• **INSTRUCTIONS FOR THE TASK**
Reproduce every line of the material below without any change, keeping the same order.

• **RECORDS SHOWN**
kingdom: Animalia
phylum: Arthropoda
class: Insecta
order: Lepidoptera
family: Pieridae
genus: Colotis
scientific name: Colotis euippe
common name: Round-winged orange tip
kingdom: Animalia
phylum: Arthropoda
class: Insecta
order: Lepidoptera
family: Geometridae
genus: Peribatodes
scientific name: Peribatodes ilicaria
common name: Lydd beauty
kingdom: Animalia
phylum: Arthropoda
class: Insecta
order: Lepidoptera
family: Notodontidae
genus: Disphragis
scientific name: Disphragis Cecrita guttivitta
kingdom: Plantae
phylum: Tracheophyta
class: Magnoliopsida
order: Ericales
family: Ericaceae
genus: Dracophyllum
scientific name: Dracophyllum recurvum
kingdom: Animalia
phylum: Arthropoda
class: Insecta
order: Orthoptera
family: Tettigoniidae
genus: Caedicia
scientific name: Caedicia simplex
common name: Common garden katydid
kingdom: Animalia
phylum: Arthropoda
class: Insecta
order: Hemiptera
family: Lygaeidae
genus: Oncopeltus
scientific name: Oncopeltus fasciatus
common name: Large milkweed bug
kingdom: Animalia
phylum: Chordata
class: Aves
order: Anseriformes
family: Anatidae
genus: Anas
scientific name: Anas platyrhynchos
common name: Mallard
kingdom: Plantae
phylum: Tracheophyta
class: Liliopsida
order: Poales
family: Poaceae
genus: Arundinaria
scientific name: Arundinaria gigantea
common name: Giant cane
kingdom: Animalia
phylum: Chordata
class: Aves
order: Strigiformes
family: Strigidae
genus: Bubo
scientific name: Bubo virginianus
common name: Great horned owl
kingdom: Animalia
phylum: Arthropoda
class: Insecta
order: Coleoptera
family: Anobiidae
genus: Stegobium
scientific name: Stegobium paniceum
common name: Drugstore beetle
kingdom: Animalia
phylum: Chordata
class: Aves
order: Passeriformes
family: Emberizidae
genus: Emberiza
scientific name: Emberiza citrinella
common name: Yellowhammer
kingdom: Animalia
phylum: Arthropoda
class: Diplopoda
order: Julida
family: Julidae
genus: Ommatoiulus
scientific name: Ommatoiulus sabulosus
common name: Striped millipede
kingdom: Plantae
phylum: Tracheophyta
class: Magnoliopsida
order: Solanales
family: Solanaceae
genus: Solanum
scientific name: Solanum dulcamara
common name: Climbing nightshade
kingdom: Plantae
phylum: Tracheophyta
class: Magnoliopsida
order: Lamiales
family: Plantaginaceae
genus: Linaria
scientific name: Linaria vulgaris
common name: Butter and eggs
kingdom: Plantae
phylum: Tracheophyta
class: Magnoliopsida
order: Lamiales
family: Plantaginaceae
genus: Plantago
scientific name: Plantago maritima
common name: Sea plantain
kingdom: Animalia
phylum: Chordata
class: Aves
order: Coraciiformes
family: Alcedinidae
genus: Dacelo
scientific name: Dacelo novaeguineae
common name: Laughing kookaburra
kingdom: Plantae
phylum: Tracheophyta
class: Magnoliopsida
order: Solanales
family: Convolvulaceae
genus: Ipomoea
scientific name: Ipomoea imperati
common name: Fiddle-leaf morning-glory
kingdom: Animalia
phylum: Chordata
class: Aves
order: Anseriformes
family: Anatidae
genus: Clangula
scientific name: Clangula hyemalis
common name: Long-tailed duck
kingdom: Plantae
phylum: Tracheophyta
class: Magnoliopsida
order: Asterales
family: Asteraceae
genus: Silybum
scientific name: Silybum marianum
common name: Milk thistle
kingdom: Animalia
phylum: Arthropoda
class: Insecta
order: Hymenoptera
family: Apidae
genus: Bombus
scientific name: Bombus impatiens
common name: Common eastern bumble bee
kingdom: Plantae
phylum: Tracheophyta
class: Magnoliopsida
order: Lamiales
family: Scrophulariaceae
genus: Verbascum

• **IN RESPONSE**
kingdom: Animalia
phylum: Arthropoda
class: Insecta
order: Lepidoptera
family: Pieridae
genus: Colotis
scientific name: Colotis euippe
common name: Round-winged orange tip
kingdom: Animalia
phylum: Arthropoda
class: Insecta
order: Lepidoptera
family: Geometridae
genus: Peribatodes
scientific name: Peribatodes ilicaria
common name: Lydd beauty
kingdom: Animalia
phylum: Arthropoda
class: Insecta
order: Lepidoptera
family: Notodontidae
genus: Disphragis
scientific name: Disphragis Cecrita guttivitta
kingdom: Plantae
phylum: Tracheophyta
class: Magnoliopsida
order: Ericales
family: Ericaceae
genus: Dracophyllum
scientific name: Dracophyllum recurvum
kingdom: Animalia
phylum: Arthropoda
class: Insecta
order: Orthoptera
family: Tettigoniidae
genus: Caedicia
scientific name: Caedicia simplex
common name: Common garden katydid
kingdom: Animalia
phylum: Arthropoda
class: Insecta
order: Hemiptera
family: Lygaeidae
genus: Oncopeltus
scientific name: Oncopeltus fasciatus
common name: Large milkweed bug
kingdom: Animalia
phylum: Chordata
class: Aves
order: Anseriformes
family: Anatidae
genus: Anas
scientific name: Anas platyrhynchos
common name: Mallard
kingdom: Plantae
phylum: Tracheophyta
class: Liliopsida
order: Poales
family: Poaceae
genus: Arundinaria
scientific name: Arundinaria gigantea
common name: Giant cane
kingdom: Animalia
phylum: Chordata
class: Aves
order: Strigiformes
family: Strigidae
genus: Bubo
scientific name: Bubo virginianus
common name: Great horned owl
kingdom: Animalia
phylum: Arthropoda
class: Insecta
order: Coleoptera
family: Anobiidae
genus: Stegobium
scientific name: Stegobium paniceum
common name: Drugstore beetle
kingdom: Animalia
phylum: Chordata
class: Aves
order: Passeriformes
family: Emberizidae
genus: Emberiza
scientific name: Emberiza citrinella
common name: Yellowhammer
kingdom: Animalia
phylum: Arthropoda
class: Diplopoda
order: Julida
family: Julidae
genus: Ommatoiulus
scientific name: Ommatoiulus sabulosus
common name: Striped millipede
kingdom: Plantae
phylum: Tracheophyta
class: Magnoliopsida
order: Solanales
family: Solanaceae
genus: Solanum
scientific name: Solanum dulcamara
common name: Climbing nightshade
kingdom: Plantae
phylum: Tracheophyta
class: Magnoliopsida
order: Lamiales
family: Plantaginaceae
genus: Linaria
scientific name: Linaria vulgaris
common name: Butter and eggs
kingdom: Plantae
phylum: Tracheophyta
class: Magnoliopsida
order: Lamiales
family: Plantaginaceae
genus: Plantago
scientific name: Plantago maritima
common name: Sea plantain
kingdom: Animalia
phylum: Chordata
class: Aves
order: Coraciiformes
family: Alcedinidae
genus: Dacelo
scientific name: Dacelo novaeguineae
common name: Laughing kookaburra
kingdom: Plantae
phylum: Tracheophyta
class: Magnoliopsida
order: Solanales
family: Convolvulaceae
genus: Ipomoea
scientific name: Ipomoea imperati
common name: Fiddle-leaf morning-glory
kingdom: Animalia
phylum: Chordata
class: Aves
order: Anseriformes
family: Anatidae
genus: Clangula
scientific name: Clangula hyemalis
common name: Long-tailed duck
kingdom: Plantae
phylum: Tracheophyta
class: Magnoliopsida
order: Asterales
family: Asteraceae
genus: Silybum
scientific name: Silybum marianum
common name: Milk thistle
kingdom: Animalia
phylum: Arthropoda
class: Insecta
order: Hymenoptera
family: Apidae
genus: Bombus
scientific name: Bombus impatiens
common name: Common eastern bumble bee
kingdom: Plantae
phylum: Tracheophyta
class: Magnoliopsida
order: Lamiales
family: Scrophulariaceae
genus: Verbascum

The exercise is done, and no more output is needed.